■ EXERCISE BRIEF
Pull out every line in the data below that contains the word "this". Treat uppercase and lowercase letters as different.

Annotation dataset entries
+--
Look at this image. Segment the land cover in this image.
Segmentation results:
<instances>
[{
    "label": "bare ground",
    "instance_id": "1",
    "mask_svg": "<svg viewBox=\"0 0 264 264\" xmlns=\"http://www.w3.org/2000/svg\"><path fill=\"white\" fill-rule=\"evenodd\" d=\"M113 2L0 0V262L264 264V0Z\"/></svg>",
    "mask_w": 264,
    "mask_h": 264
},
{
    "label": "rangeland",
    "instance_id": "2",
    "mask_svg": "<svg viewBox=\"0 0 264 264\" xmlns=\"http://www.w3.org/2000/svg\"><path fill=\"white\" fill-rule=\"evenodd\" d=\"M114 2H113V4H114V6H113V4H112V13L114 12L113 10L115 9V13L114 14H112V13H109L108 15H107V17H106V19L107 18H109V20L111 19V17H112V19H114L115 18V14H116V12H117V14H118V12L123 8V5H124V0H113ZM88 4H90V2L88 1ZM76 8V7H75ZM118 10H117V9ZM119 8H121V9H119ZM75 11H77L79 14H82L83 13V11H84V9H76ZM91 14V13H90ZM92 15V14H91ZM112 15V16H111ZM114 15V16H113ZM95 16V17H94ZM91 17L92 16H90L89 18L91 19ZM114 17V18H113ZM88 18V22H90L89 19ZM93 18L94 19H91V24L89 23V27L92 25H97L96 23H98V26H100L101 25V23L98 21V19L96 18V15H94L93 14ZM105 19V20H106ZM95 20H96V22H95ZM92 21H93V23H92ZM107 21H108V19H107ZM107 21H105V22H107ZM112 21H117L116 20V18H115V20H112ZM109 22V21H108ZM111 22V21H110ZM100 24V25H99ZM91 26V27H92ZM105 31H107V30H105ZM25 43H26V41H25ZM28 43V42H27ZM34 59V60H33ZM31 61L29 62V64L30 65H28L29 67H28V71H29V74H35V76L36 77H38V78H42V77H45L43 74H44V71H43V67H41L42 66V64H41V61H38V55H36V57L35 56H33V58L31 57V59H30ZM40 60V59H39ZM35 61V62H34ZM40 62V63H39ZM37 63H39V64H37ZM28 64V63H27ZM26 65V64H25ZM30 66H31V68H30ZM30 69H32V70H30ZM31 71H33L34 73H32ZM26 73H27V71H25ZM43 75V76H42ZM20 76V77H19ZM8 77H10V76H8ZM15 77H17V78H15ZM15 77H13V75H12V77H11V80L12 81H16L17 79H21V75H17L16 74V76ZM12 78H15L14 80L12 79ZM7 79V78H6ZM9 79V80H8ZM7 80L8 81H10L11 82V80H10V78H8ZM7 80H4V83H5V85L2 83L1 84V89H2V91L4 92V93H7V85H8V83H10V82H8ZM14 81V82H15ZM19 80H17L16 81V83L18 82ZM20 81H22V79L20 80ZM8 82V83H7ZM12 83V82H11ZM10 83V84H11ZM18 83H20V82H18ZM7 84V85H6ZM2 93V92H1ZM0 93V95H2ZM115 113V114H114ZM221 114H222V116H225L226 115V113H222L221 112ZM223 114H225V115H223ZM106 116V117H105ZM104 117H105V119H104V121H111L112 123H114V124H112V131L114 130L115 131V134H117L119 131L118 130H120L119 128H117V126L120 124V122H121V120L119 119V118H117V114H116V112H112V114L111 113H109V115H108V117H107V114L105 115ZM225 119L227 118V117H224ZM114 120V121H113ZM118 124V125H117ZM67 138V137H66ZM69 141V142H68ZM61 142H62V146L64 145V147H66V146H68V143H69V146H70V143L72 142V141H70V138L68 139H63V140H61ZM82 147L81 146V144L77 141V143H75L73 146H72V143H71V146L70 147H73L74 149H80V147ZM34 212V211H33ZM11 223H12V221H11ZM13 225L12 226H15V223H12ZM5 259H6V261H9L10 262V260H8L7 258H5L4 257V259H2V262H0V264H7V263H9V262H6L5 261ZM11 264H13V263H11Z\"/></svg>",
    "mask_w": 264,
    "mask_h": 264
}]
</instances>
+--
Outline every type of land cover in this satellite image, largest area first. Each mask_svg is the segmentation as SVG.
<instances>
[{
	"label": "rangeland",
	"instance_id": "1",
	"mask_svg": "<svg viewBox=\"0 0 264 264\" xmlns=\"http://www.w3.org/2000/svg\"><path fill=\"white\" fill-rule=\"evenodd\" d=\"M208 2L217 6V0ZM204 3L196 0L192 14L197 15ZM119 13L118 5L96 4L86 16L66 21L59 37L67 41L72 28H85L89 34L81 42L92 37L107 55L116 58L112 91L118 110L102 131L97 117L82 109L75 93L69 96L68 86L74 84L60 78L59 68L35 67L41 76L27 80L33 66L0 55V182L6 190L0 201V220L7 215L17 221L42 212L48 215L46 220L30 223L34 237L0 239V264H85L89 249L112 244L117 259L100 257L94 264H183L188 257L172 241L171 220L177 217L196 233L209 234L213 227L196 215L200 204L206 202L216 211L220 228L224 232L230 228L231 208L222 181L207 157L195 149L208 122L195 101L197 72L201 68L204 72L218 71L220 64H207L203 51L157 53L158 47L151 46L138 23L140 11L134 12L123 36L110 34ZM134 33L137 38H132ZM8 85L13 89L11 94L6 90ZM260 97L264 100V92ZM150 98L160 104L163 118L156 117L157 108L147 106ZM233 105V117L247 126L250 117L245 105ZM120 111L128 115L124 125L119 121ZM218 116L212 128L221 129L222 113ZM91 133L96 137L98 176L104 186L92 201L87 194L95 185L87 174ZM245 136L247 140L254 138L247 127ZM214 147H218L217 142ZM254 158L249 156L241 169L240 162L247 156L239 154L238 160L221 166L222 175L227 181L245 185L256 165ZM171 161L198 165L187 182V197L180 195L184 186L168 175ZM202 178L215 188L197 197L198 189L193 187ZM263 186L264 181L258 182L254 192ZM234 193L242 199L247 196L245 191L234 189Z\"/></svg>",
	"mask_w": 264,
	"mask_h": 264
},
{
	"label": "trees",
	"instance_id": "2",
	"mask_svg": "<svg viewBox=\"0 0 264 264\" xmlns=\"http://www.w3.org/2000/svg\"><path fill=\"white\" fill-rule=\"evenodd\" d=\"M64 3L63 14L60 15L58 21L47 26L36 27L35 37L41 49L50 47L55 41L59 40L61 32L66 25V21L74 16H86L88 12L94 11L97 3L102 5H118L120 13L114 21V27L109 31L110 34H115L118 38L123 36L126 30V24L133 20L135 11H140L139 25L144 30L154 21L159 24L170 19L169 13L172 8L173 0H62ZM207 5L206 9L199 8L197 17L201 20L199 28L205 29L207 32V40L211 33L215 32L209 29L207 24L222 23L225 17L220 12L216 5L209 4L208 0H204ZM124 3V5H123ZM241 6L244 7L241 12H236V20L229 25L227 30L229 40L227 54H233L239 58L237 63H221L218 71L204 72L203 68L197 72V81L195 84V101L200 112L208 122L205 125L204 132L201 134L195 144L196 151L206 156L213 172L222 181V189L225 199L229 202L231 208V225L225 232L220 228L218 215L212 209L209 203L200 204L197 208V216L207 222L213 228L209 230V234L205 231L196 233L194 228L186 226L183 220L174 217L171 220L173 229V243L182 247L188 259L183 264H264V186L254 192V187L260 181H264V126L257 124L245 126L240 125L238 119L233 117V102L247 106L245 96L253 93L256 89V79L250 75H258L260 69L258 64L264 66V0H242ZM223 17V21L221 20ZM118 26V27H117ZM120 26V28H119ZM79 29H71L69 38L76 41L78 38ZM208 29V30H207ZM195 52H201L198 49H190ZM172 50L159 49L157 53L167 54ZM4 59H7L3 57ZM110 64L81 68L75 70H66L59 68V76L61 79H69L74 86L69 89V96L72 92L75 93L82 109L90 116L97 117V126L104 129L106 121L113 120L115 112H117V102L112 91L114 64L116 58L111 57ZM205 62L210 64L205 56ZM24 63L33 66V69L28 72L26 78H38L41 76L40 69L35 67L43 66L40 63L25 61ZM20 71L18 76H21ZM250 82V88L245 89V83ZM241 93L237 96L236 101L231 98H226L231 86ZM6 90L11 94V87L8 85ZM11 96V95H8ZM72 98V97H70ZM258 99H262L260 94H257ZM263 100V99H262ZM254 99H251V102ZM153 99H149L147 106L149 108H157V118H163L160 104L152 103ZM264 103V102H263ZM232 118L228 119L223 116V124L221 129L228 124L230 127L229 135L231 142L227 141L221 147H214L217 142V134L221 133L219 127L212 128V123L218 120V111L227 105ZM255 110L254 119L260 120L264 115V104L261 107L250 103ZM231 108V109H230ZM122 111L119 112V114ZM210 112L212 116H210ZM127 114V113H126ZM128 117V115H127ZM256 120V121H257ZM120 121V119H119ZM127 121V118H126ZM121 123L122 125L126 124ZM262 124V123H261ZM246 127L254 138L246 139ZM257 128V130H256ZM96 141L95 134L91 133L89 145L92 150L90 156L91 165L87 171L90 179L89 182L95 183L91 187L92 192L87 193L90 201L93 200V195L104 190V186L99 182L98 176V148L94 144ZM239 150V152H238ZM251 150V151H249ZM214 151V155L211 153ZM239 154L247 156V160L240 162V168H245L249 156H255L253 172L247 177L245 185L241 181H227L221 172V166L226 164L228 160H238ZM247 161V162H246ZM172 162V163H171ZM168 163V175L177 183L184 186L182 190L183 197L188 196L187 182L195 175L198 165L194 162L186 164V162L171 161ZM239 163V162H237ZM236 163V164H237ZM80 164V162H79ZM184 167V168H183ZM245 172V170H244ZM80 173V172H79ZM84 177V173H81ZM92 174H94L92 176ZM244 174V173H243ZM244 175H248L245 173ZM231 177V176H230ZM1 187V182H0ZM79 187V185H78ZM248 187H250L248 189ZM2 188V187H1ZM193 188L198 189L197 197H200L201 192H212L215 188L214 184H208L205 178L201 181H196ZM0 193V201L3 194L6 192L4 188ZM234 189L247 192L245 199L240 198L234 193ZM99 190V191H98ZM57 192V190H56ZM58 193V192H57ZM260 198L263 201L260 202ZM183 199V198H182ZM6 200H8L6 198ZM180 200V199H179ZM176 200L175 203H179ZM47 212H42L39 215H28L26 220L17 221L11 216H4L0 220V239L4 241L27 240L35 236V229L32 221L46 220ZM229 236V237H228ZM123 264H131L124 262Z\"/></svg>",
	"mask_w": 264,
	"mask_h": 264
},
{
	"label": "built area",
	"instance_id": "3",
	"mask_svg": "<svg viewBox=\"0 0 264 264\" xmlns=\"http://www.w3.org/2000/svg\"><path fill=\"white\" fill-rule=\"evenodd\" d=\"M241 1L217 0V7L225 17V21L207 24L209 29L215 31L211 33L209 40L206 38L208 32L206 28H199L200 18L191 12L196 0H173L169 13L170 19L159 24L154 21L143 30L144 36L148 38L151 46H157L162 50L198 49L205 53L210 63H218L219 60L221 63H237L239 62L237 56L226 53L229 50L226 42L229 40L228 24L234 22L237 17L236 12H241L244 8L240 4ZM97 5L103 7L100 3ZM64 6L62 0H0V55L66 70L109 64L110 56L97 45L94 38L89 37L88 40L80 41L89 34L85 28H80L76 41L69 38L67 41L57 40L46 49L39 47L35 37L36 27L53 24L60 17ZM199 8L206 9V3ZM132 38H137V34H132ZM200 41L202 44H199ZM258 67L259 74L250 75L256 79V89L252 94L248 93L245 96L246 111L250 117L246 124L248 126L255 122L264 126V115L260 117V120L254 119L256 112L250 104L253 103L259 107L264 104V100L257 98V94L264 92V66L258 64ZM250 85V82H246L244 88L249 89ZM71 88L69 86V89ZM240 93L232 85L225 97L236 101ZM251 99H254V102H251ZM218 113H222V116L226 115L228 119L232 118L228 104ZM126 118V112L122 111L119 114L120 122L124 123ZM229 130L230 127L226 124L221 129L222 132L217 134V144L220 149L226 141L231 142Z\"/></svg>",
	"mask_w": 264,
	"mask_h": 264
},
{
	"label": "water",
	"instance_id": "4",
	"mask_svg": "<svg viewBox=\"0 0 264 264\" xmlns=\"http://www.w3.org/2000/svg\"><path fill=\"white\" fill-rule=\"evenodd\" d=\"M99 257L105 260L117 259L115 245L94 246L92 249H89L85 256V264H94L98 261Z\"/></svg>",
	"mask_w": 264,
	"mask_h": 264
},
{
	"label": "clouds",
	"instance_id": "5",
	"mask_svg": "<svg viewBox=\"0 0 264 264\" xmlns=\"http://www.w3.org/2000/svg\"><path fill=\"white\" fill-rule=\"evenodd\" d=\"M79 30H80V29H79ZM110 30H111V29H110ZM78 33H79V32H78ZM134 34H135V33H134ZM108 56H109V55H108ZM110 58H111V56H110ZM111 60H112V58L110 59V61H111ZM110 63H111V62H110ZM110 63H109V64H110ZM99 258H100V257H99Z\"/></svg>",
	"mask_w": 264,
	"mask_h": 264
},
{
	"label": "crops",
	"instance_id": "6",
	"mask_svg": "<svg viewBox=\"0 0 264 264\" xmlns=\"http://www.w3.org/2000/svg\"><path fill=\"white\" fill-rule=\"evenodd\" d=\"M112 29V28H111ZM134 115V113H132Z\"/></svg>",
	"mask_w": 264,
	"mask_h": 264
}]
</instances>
+--
■ REPLY
Look at this image. Segment the land cover in this image.
Outline every type of land cover in this satellite image, largest area first. Each mask_svg is the segmentation as SVG.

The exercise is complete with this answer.